(Beginning of Provided entries)

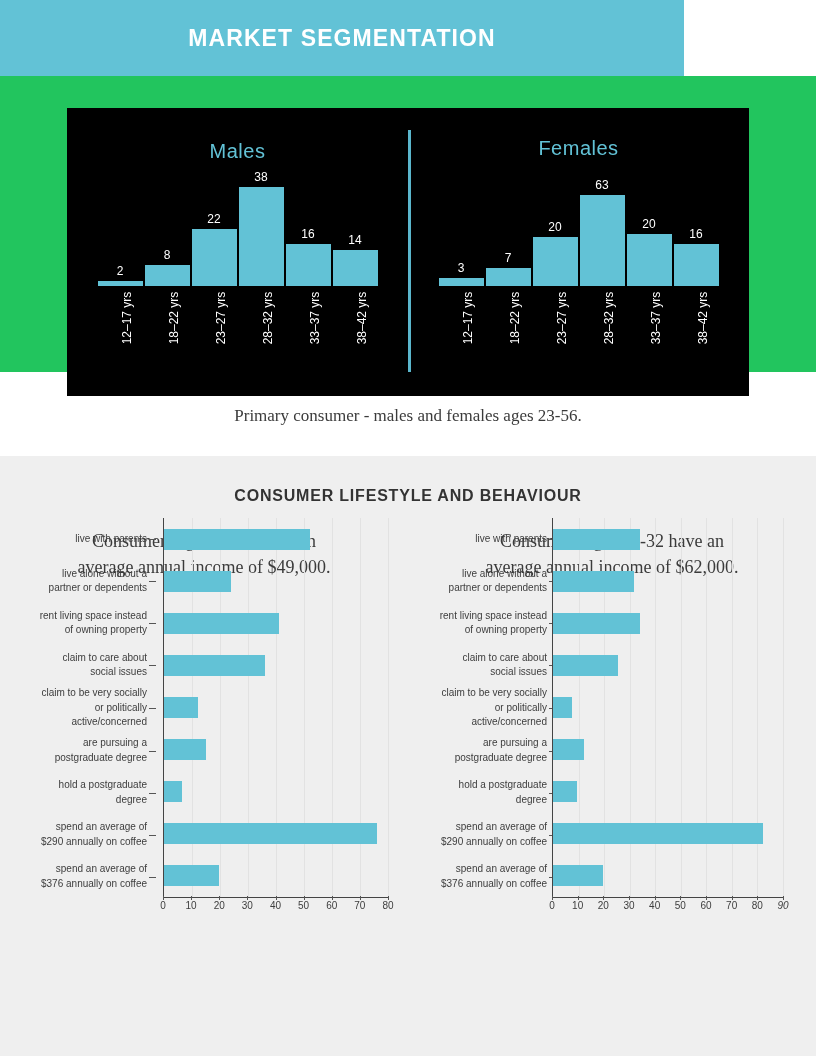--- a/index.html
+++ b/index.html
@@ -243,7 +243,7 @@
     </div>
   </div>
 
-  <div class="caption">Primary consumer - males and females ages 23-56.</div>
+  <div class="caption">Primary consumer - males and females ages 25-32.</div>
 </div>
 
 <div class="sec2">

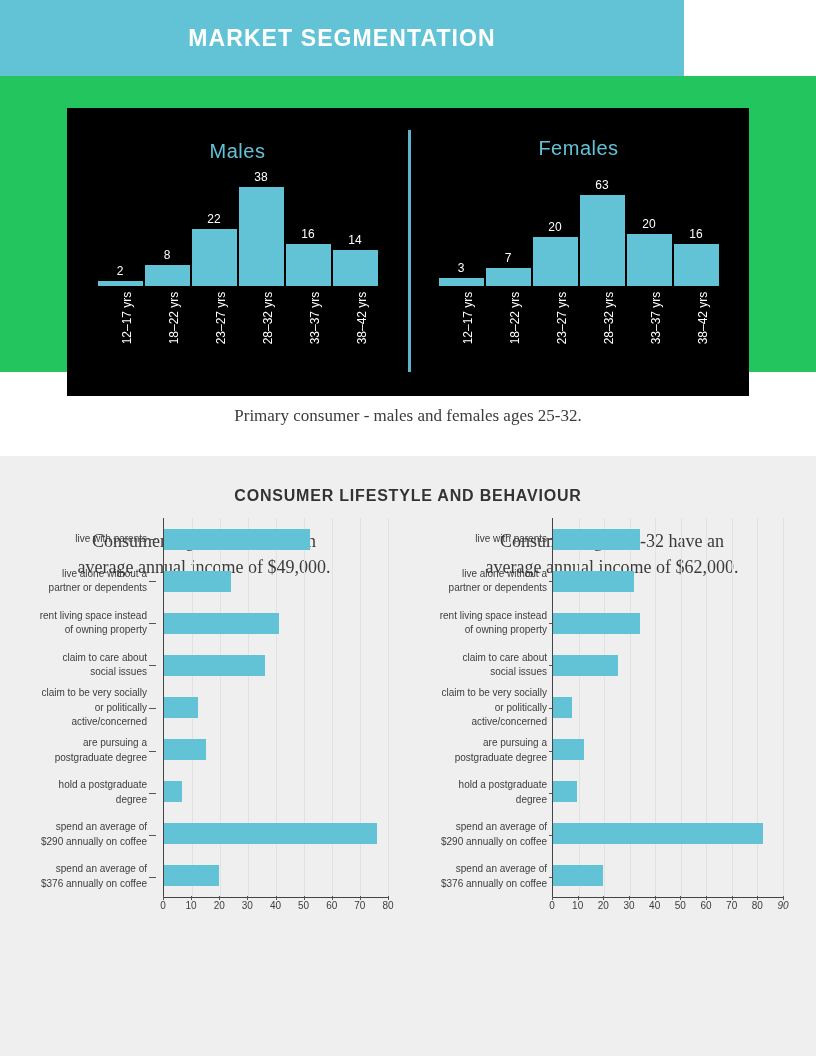--- a/index.html
+++ b/index.html
@@ -499,7 +499,7 @@
         <div class="tickmark" style="left: 77.7778%;"></div>
         <div class="tick" style="left: 88.8889%;">80</div>
         <div class="tickmark" style="left: 88.8889%;"></div>
-        <div class="tick" style="left: 100%; font-style: italic;">90</div>
+        <div class="tick" style="left: 100%;">90</div>
         <div class="tickmark" style="left: 100%;"></div>
       </div>
   </div>

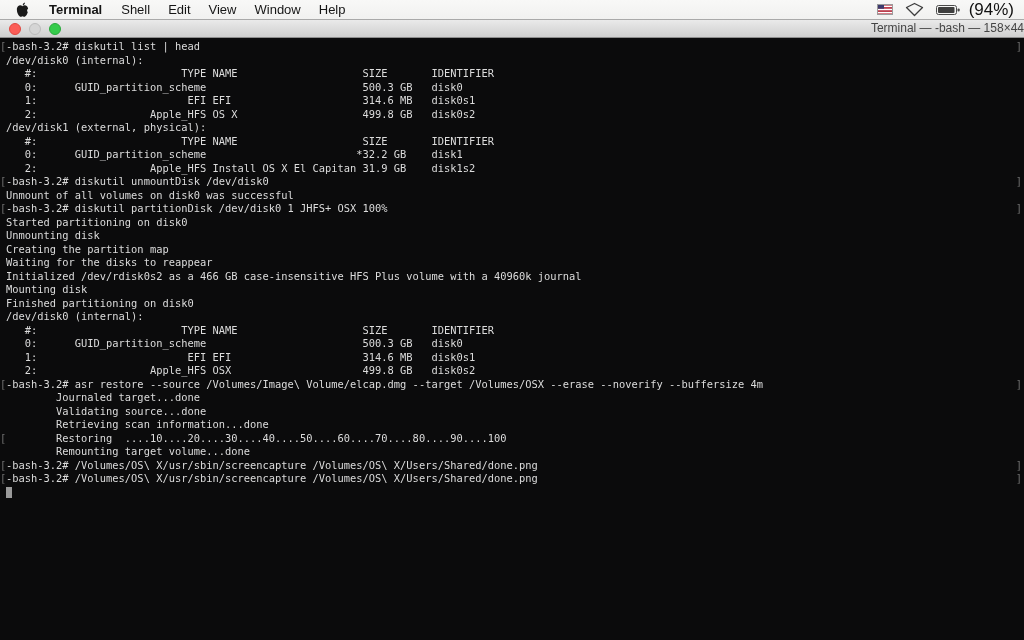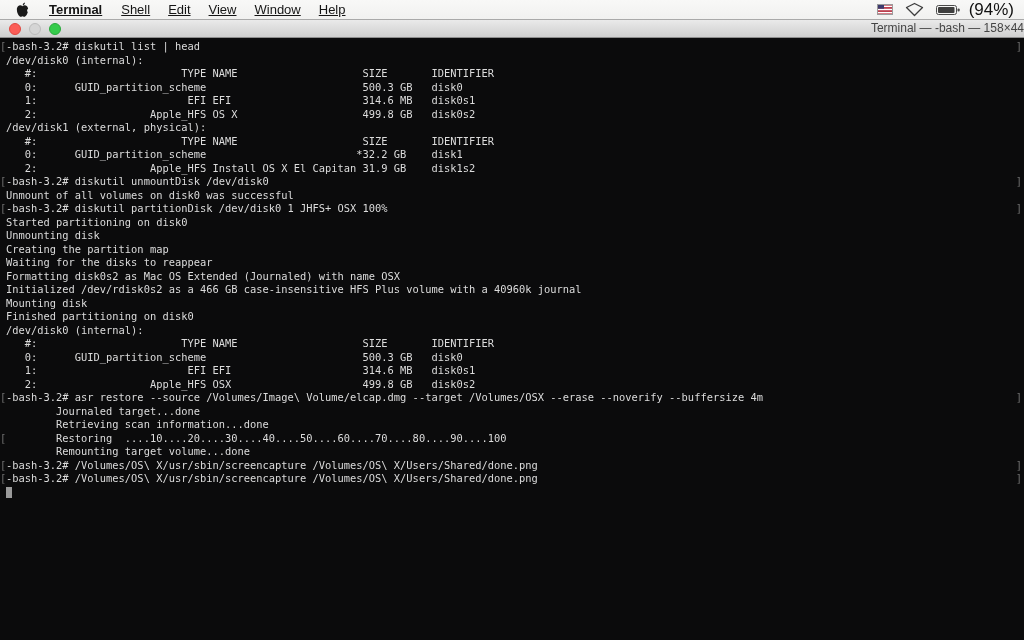--- a/index.html
+++ b/index.html
@@ -14,7 +14,7 @@
     display:flex; align-items:center; font-size:13px; color:#151515;
   }
   .apple-menu { padding:0 10px 0 16px; display:flex; align-items:center; height:100%; }
-  .menus { display:flex; height:100%;text-decoration:underline; }
+  .menus { display:flex; height:100%; }
   .mitem { padding:0 9px; display:flex; align-items:center; height:100%; }
   .mitem.app { font-weight:bold; padding:0 10px; }
   .status { margin-left:auto; display:flex; align-items:center; height:100%; }

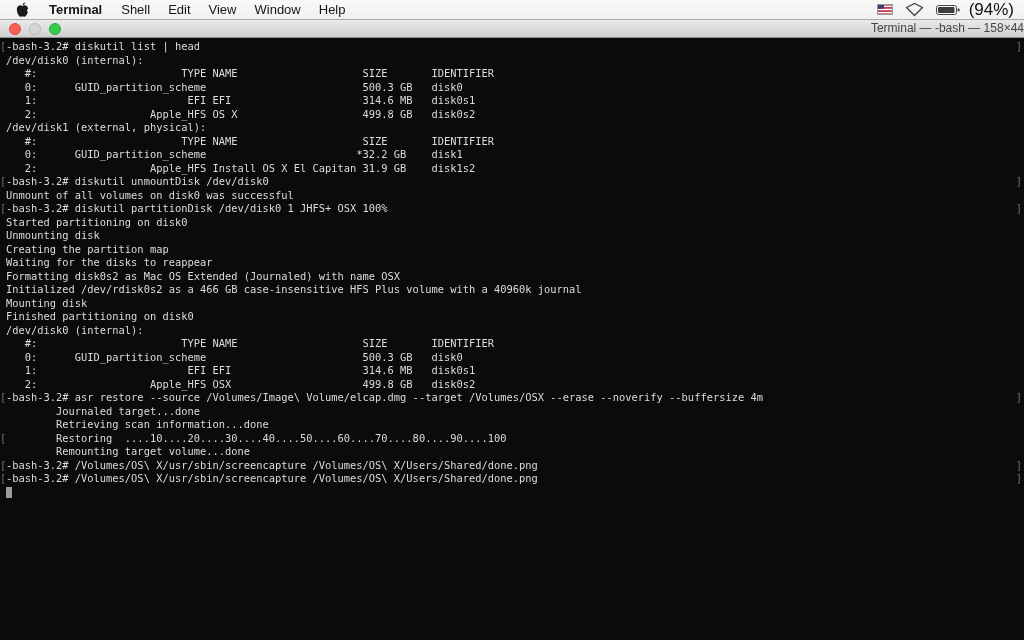--- a/index.html
+++ b/index.html
@@ -126,7 +126,6 @@
     <div class="tline"><span>Unmounting disk</span></div>
     <div class="tline"><span>Creating the partition map</span></div>
     <div class="tline"><span>Waiting for the disks to reappear</span></div>
-    <div class="tline"><span>Formatting disk0s2 as Mac OS Extended (Journaled) with name OSX</span></div>
     <div class="tline"><span>Initialized /dev/rdisk0s2 as a 466 GB case-insensitive HFS Plus volume with a 40960k journal</span></div>
     <div class="tline"><span>Mounting disk</span></div>
     <div class="tline"><span>Finished partitioning on disk0</span></div>

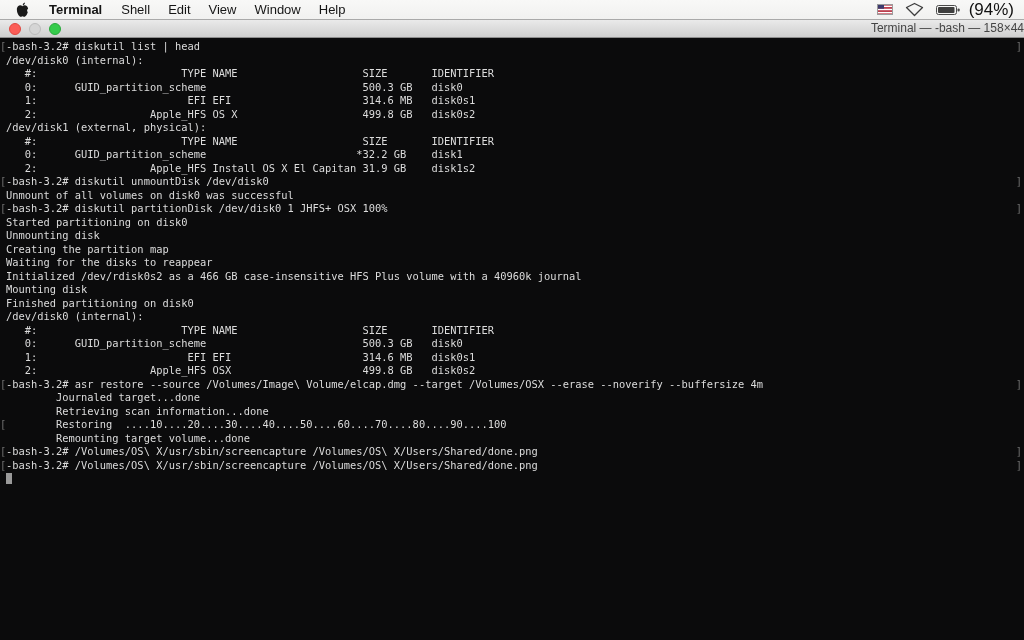--- a/index.html
+++ b/index.html
@@ -136,6 +136,7 @@
     <div class="tline"><span>   2:                  Apple_HFS OSX                     499.8 GB   disk0s2</span></div>
     <div class="tline"><span class="mk l">[</span><span>-bash-3.2# asr restore --source /Volumes/Image\ Volume/elcap.dmg --target /Volumes/OSX --erase --noverify --buffersize 4m</span><span class="mk r">]</span></div>
     <div class="tline"><span>        Journaled target...done</span></div>
+    <div class="tline"><span>        Validating source...done</span></div>
     <div class="tline"><span>        Retrieving scan information...done</span></div>
     <div class="tline"><span class="mk l">[</span><span>        Restoring  ....10....20....30....40....50....60....70....80....90....100</span></div>
     <div class="tline"><span>        Remounting target volume...done</span></div>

(End of Provided entries)

Exercise details: Each line of the entries above that contains "caption" must be copied into the answer.

Expected answer:
-  <div class="caption">Primary consumer - males and females ages 23-56.</div>
+  <div class="caption">Primary consumer - males and females ages 25-32.</div>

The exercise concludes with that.